Stored dataset items:
□ □ □ □
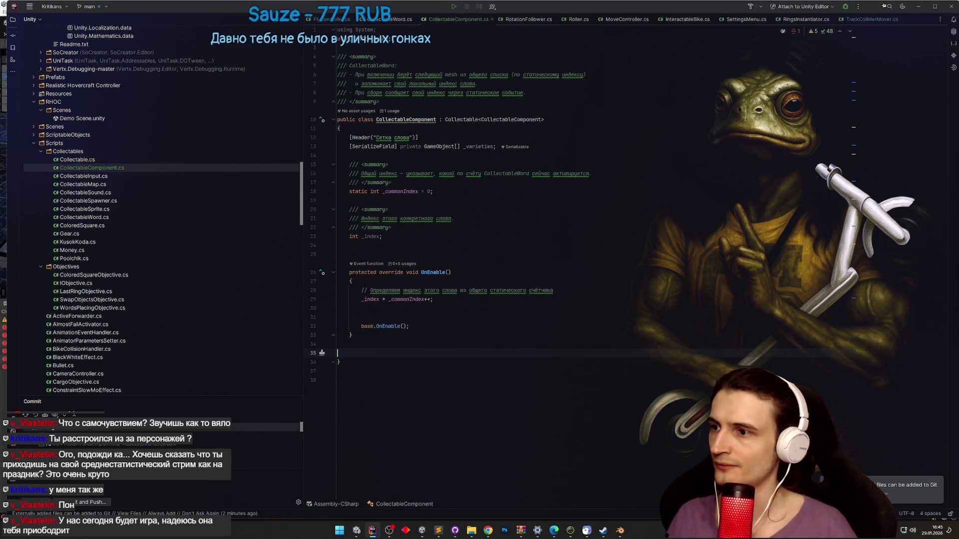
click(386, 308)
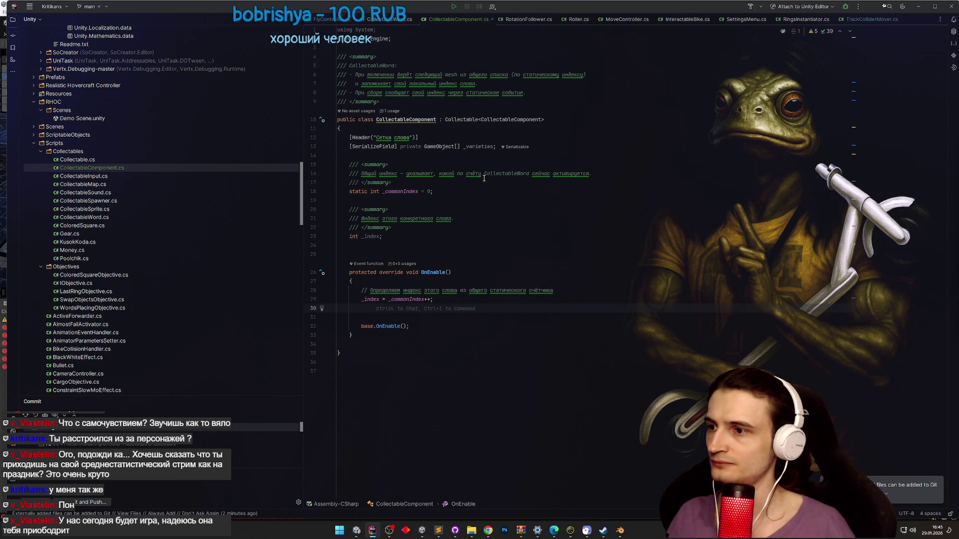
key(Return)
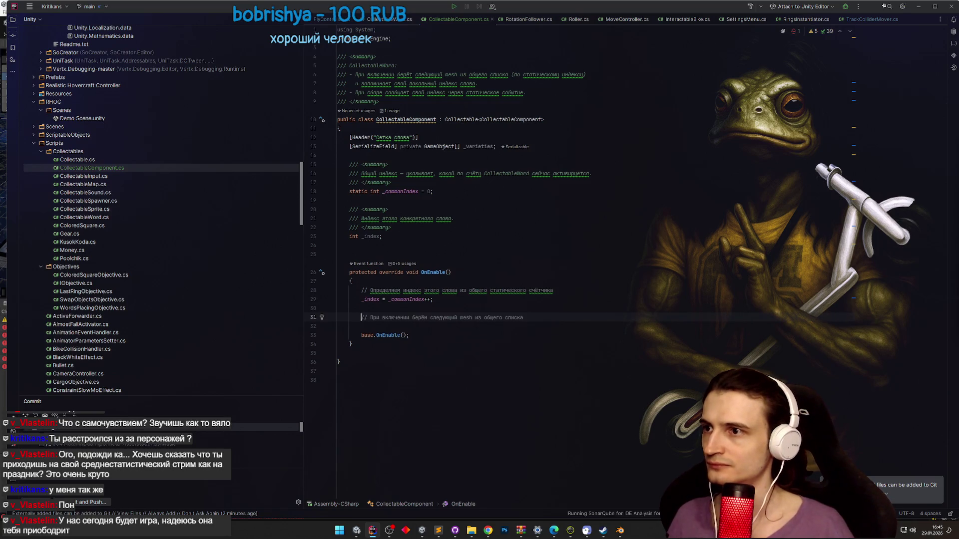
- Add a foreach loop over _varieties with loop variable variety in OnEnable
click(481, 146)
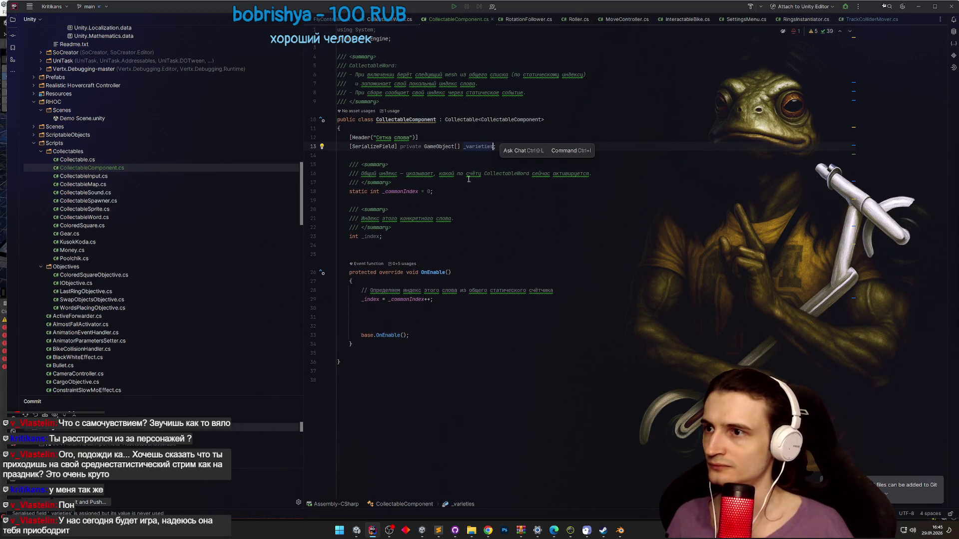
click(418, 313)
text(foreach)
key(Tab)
□ □ □ □
• [Task prompt] Whenever the string "click" turns up in a line of the data, copy that line.

• [Solution]
click(386, 308)
click(481, 146)
click(418, 313)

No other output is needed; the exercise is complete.